Light-dependent magnetoreception in birds : increasing intensity of monochromatic light changes the nature of the response
- Background The Radical Pair model proposes that magnetoreception is a light-dependent process. Under low monochromatic light from the short-wavelength part of the visual spectrum, migratory birds show orientation in their migratory direction. Under monochromatic light of higher intensity, however, they showed unusual preferences in other directions or axial preferences. To determine whether or not these responses are still controlled by the respective light regimes, European robins, Erithacus rubecula, were tested under UV, Blue, Turquoise and Green light at increasing intensities, with orientation in migratory direction serving as a criterion whether or not magnetoreception works in the normal way.
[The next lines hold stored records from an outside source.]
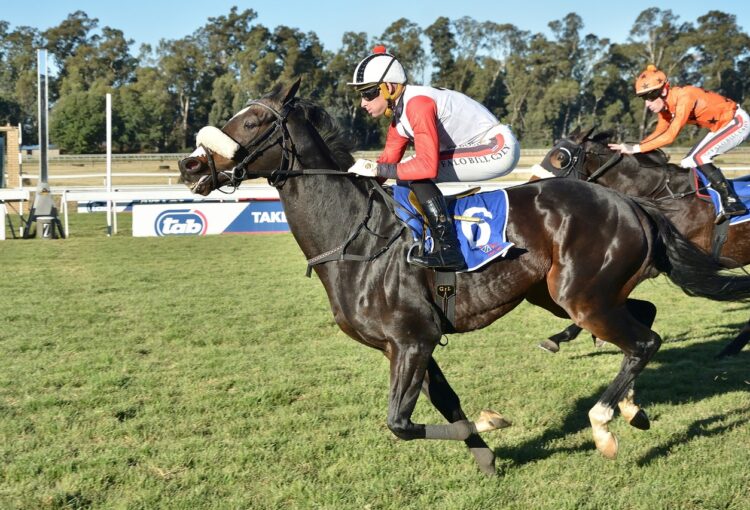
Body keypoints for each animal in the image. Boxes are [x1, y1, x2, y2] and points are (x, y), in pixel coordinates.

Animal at [536, 126, 750, 358]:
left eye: (560, 158)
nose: (535, 183)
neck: (664, 197)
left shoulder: (655, 263)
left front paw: (559, 338)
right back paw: (731, 348)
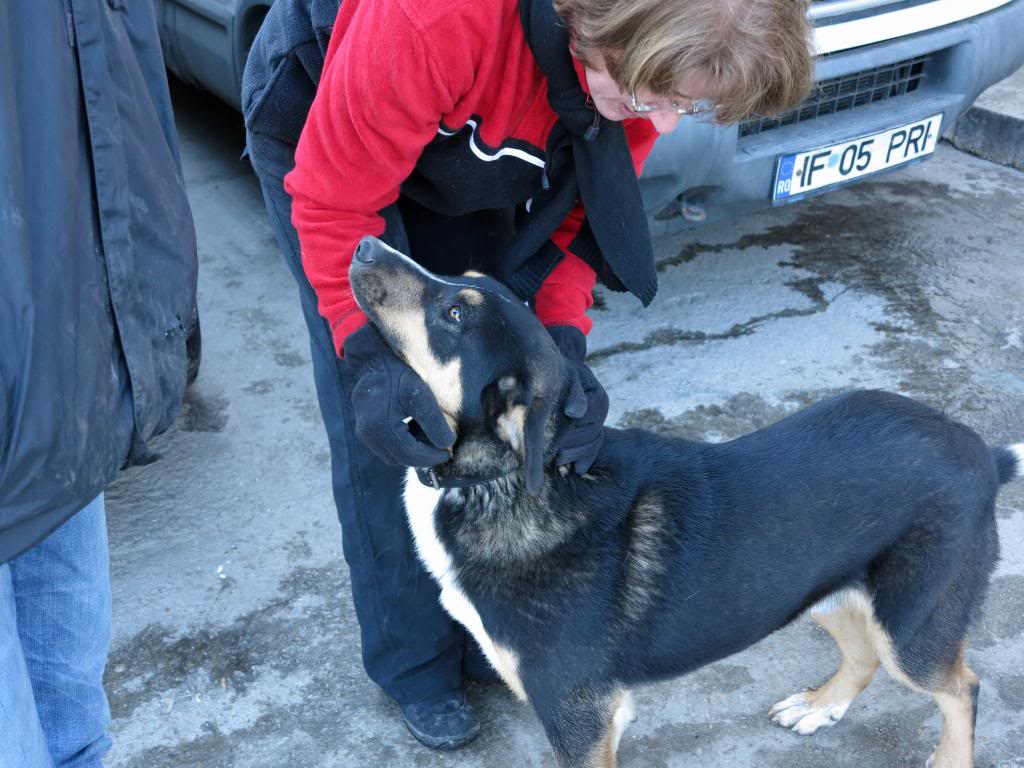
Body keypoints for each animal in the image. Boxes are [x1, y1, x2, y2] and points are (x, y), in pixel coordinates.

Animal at [350, 236, 1015, 768]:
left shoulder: (578, 714)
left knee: (963, 687)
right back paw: (820, 708)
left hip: (911, 626)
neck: (499, 482)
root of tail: (982, 454)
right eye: (459, 281)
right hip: (816, 587)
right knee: (863, 657)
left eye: (453, 312)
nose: (364, 245)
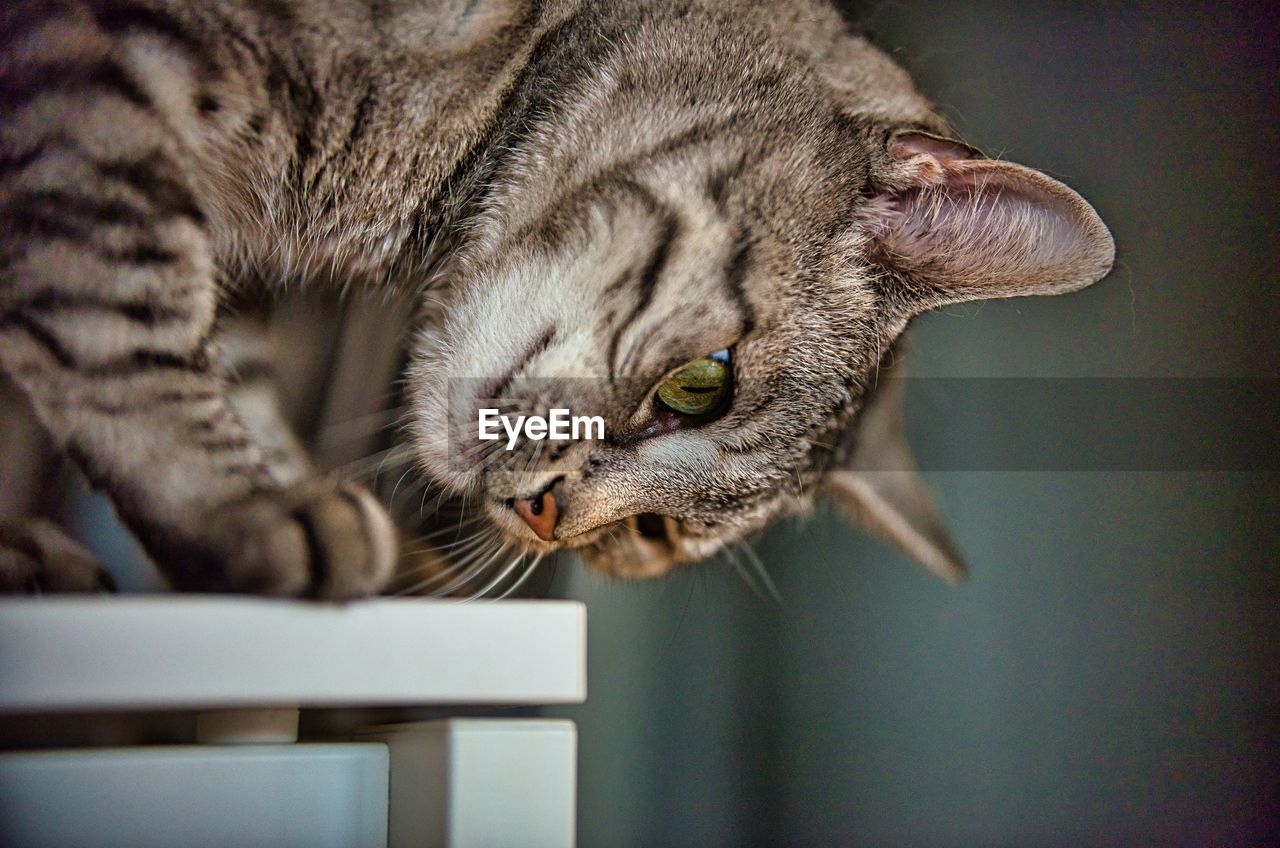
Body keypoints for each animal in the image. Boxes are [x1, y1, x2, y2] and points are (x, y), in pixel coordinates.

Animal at [0, 0, 1111, 596]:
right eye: (701, 383)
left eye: (653, 536)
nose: (543, 515)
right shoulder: (109, 82)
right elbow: (122, 311)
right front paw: (242, 507)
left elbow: (228, 363)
Results Under low light with a quantal flux of 8 times 10 to 15 power quanta s-1 m-2, the birds were well oriented in their seasonally appropriate migratory direction under 424 nm Blue, 502 nm Turquoise and 565 nm Green light, indicating unimpaired magnetoreception. Under 373 nm UV of the same quantal flux, they were not oriented in migratory direction, showing a preference of the east-west axis instead, but they showed excellent orientation in migratory direction under UV of lower intensity. Intensities of above 36 times 10 to 15 power quanta s-1 m-2 of Blue, Turquoise and Green light elicited a variety of responses: disorientation, headings along the east-west axis, headings along the north-south axis or 'fixed' direction tendencies. These responses changed as the intensity was increased from 36 times 10 to the 15 power quanta s-1 m-2 to 54 and 72 times 10 to 15 power quanta s-1 m-2. Conclusion The specific manifestation of responses in directions other than migratory direction clearly depends on the ambient light regime. This implies that although mechanisms normally providing magnetic compass information seem disrupted, processes that are activated by light still control the behavior. It suggests complex interactions between different types of receptors, magnetic and visual. The nature of the receptors involved and details of their connections are not yet known; however, a role of the color cones in the processes mediating magnetic input is suggested.